What is expected: Only the lines in the entries below from the line with "alt+drag(370, 299, 371, 289)" to the line with "key(Delete)", both included, belong in the answer, transcribed exactly and without pictures.

Given information:
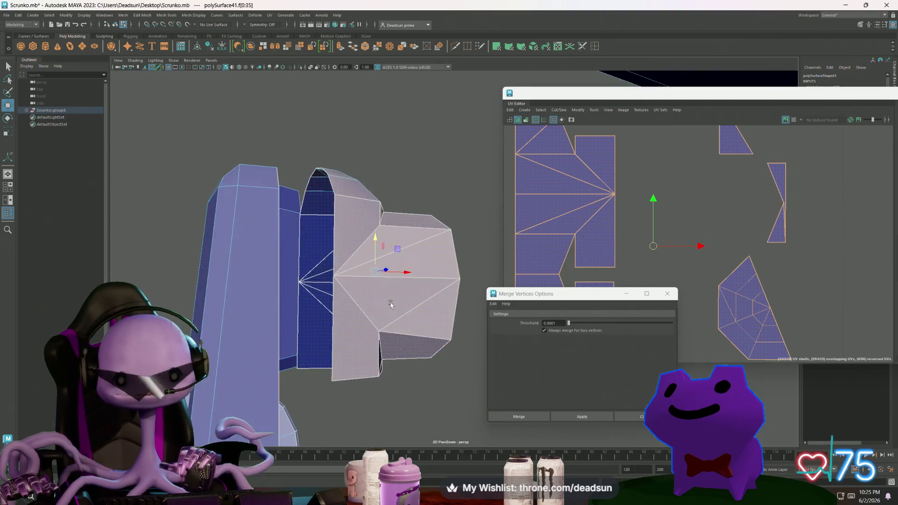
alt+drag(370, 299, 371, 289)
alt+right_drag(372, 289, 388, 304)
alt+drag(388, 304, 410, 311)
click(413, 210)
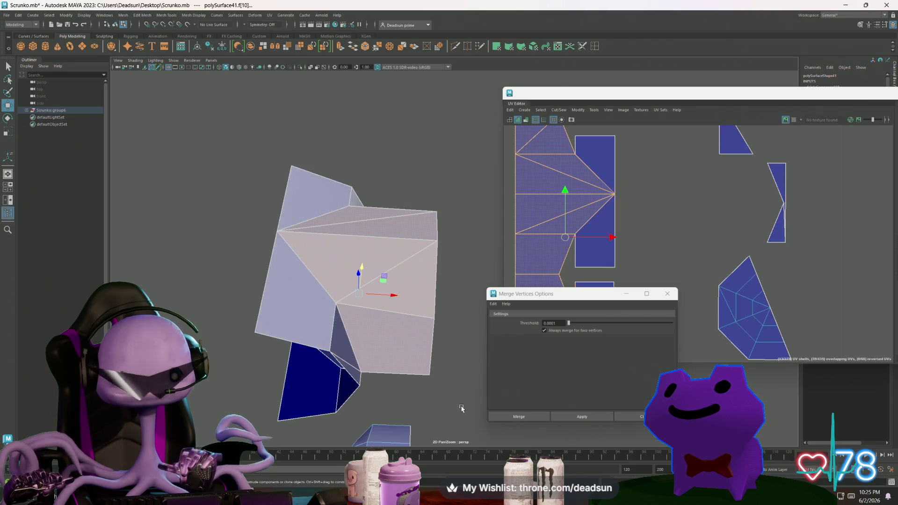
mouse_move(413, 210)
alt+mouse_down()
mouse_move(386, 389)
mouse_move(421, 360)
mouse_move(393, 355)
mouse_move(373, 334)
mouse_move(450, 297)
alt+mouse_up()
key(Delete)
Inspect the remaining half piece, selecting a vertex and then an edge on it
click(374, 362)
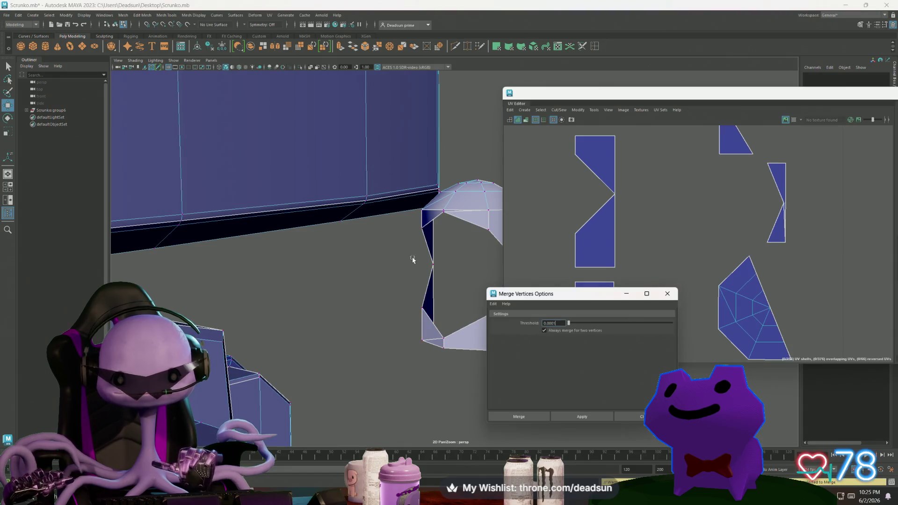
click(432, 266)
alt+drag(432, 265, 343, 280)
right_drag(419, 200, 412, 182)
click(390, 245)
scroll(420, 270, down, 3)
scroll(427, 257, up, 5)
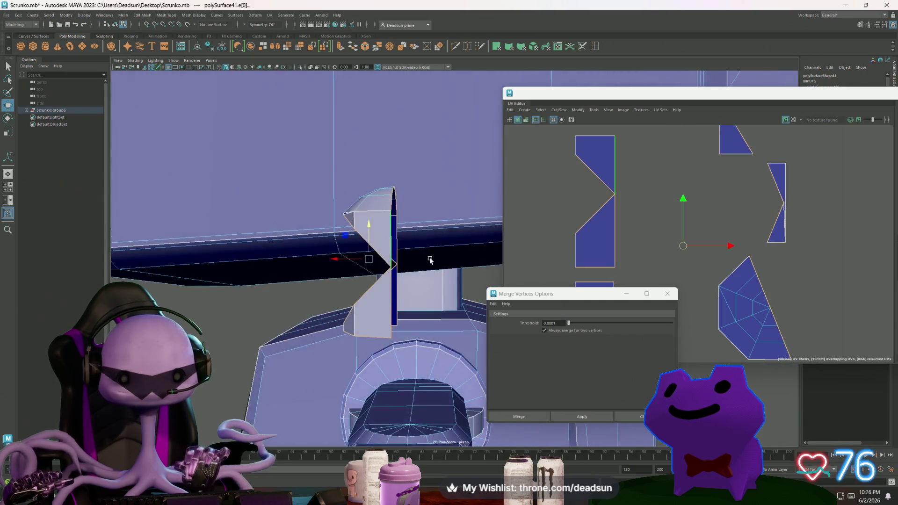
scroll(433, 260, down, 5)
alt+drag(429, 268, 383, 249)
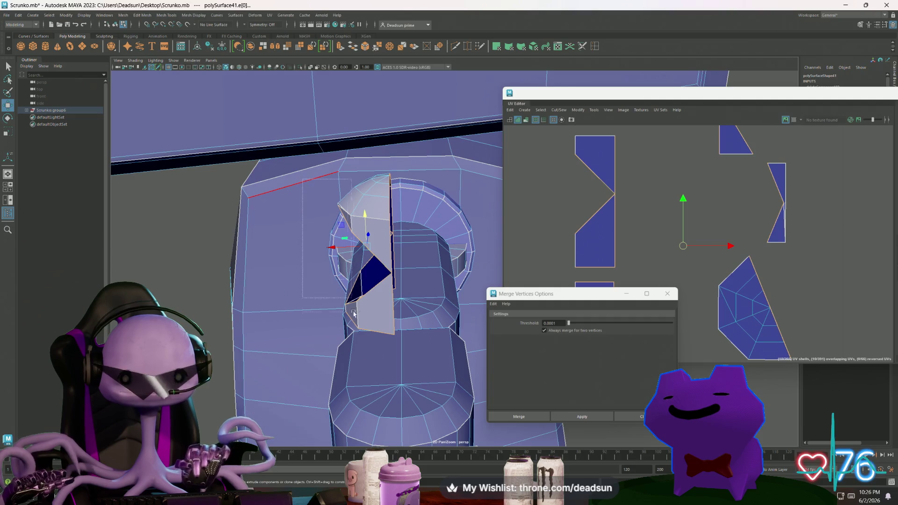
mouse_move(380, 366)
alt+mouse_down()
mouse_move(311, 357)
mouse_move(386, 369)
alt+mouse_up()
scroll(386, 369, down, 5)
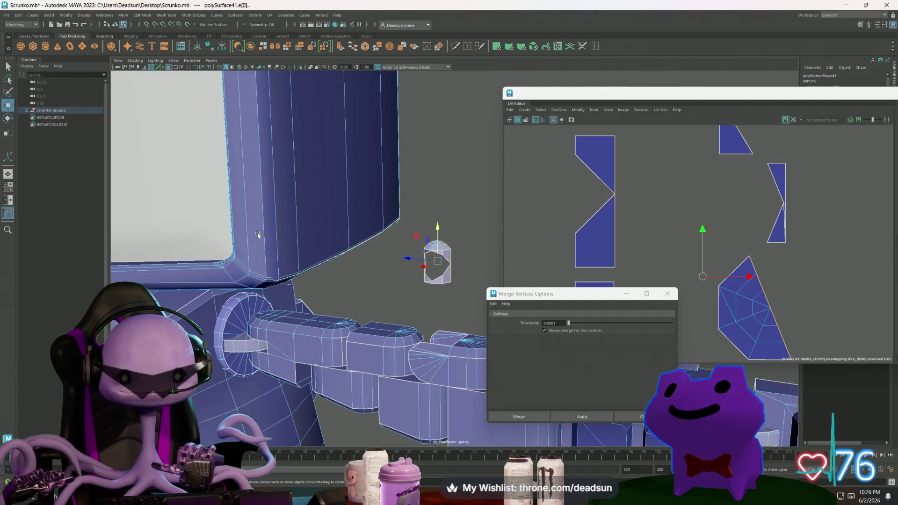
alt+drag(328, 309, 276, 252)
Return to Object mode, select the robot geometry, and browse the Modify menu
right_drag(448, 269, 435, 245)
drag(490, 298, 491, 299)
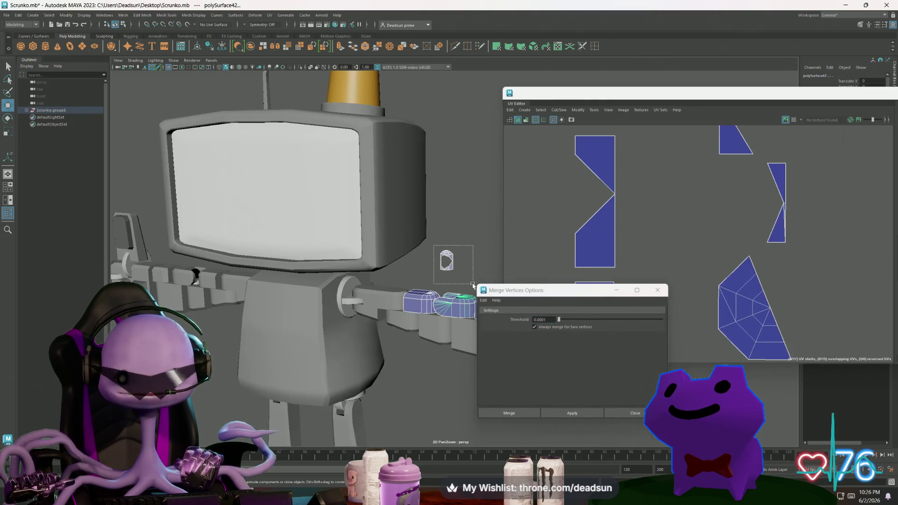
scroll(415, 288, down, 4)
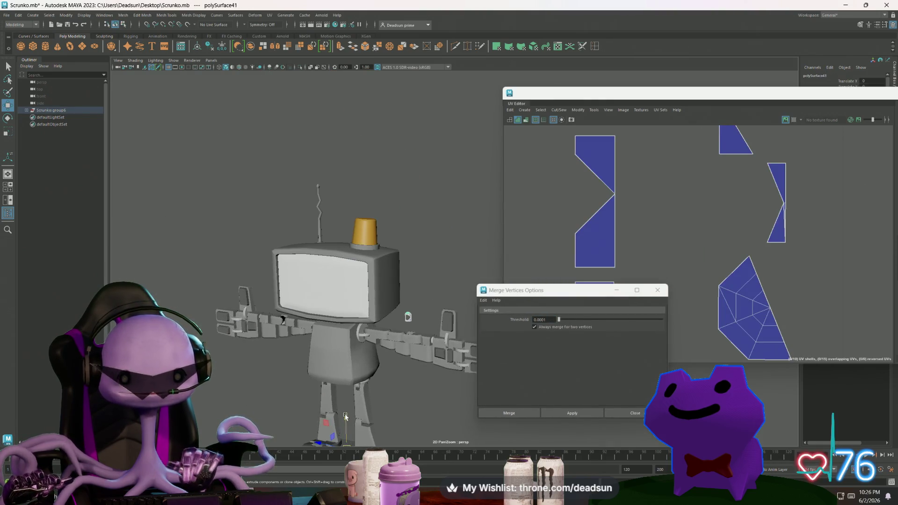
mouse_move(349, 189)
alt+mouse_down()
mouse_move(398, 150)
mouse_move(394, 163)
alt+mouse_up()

* * *

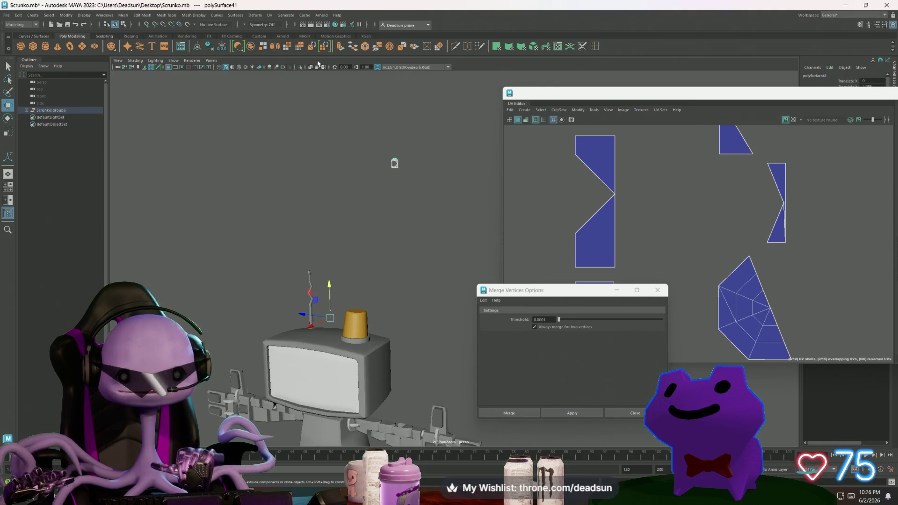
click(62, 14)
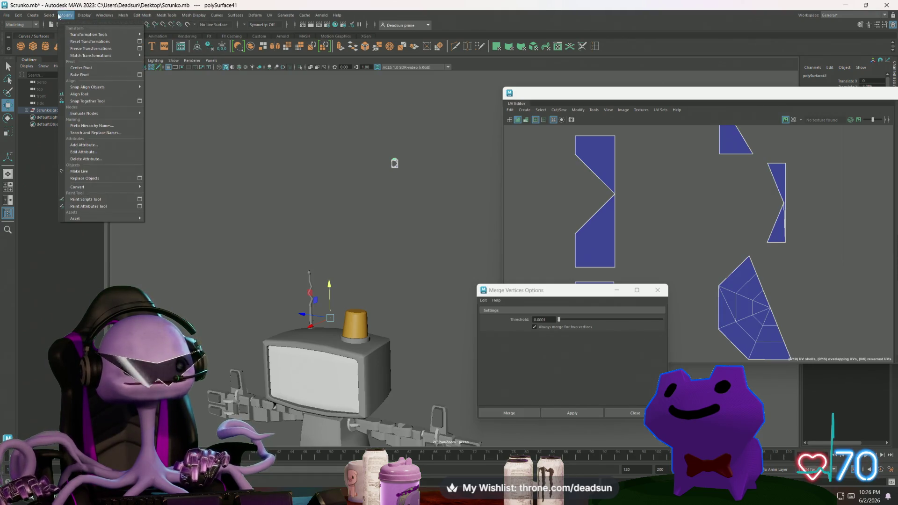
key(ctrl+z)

Result of the exercise:
alt+drag(370, 299, 371, 289)
alt+right_drag(372, 289, 388, 304)
alt+drag(388, 304, 410, 311)
click(413, 210)
mouse_move(413, 210)
alt+mouse_down()
mouse_move(386, 389)
mouse_move(421, 360)
mouse_move(393, 355)
mouse_move(373, 334)
mouse_move(450, 297)
alt+mouse_up()
key(Delete)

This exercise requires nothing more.